Friday, October 8, 2010

Naming + Writing forumlas for Ionic and Covalent Compounds

 Last class we reviewed material we first did in Grade 9 science. It's a fundamental part of Chemistry so make sure you know the stuff :)

Difference between Ionic and Compounds
* For covalent compounds, there is a special type called the Diatomic molecules. There are 7 of them (H2,O2,F2,Br2, N2, Cl2, I2). A way to remember them is by saying "I Bring Clay For Our New House".

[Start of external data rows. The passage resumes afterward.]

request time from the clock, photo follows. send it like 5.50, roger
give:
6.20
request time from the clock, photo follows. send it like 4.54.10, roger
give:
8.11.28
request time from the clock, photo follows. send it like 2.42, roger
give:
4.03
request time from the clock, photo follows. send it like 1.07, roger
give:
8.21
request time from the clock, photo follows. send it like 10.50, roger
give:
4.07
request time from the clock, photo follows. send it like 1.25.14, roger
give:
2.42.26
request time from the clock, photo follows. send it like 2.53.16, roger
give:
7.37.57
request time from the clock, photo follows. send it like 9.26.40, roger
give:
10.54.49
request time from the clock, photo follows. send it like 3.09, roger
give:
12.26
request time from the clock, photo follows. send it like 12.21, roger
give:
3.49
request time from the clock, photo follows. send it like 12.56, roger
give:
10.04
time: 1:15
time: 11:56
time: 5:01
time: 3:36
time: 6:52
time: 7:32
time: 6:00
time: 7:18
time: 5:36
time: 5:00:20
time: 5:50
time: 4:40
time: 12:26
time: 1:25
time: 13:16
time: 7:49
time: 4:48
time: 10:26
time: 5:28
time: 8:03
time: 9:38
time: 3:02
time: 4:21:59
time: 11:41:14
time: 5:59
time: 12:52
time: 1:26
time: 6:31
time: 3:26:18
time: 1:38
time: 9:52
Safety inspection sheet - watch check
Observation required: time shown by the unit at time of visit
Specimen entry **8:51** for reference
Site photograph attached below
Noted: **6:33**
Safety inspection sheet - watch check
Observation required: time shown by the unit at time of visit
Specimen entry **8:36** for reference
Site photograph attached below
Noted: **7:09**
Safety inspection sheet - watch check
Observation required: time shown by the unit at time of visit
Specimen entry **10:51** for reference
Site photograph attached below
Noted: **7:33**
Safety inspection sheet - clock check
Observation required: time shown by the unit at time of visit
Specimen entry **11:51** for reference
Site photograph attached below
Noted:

Writing formulas for  Ionic Compounds
Basic → eg. Manganese (IV) Sulphide → Mn with a (+4) charge and Sulphur with a (-2) charge
- Simply switch the 2 subscript then you will have the answer
∴ Manganese (IV) Sulphide = Mn2S4 = MnS4
* You MUST simply the numbers if possible

Complex → eg. Ammonium Nitride =  (NH4)3N
- NH4 is Ammonium. You must put a bracket around it if there's another subscript followed behind.
 In other words, if there's no bracket, it will become NH43N. It's completely different and WRONG.

Naming Ionic Compounds
Basic →  eg. CaCl = Calcium Chloride
- Find the names from the periodic table that match with the symbols
* Remember the name of a compound always ends with "ide"
- Complex ions use the same method of naming. They just appear longer, doesn't necessary mean harder to name. eg. Cu2(NO3) = Copper (II) Nitrate

Ion with more than one charges eg. FeO = Iron (II) Oxide
- Iron can have charge (2+) or (3+)
- You must indicate which charge the ion has by using Roman numerals otherwise it may lead to confusion

Greek Prefixes (Please memorize them!)

* Be careful that #10 is "DECA"
   not "Deka" from the SI Prefixes


Naming Covalent Compounds
eg. CF4  → Carbon Tetraflouride   (Tetra = 4)
* If the first atom of the formula doesn't have a subscript, you don't need have to write "mono" for it. But if it's the second atom then you need it. eg. CO = Carbon Monoxide not Monocarbon Monoxide

Writing formulas for Covalent Compounds
eg. Diphosphorus Pentaoxide = P2O5   (Di = 2, Penta = 5)
- All you have to do is  match the prefix with the right number. Easy, isn't it?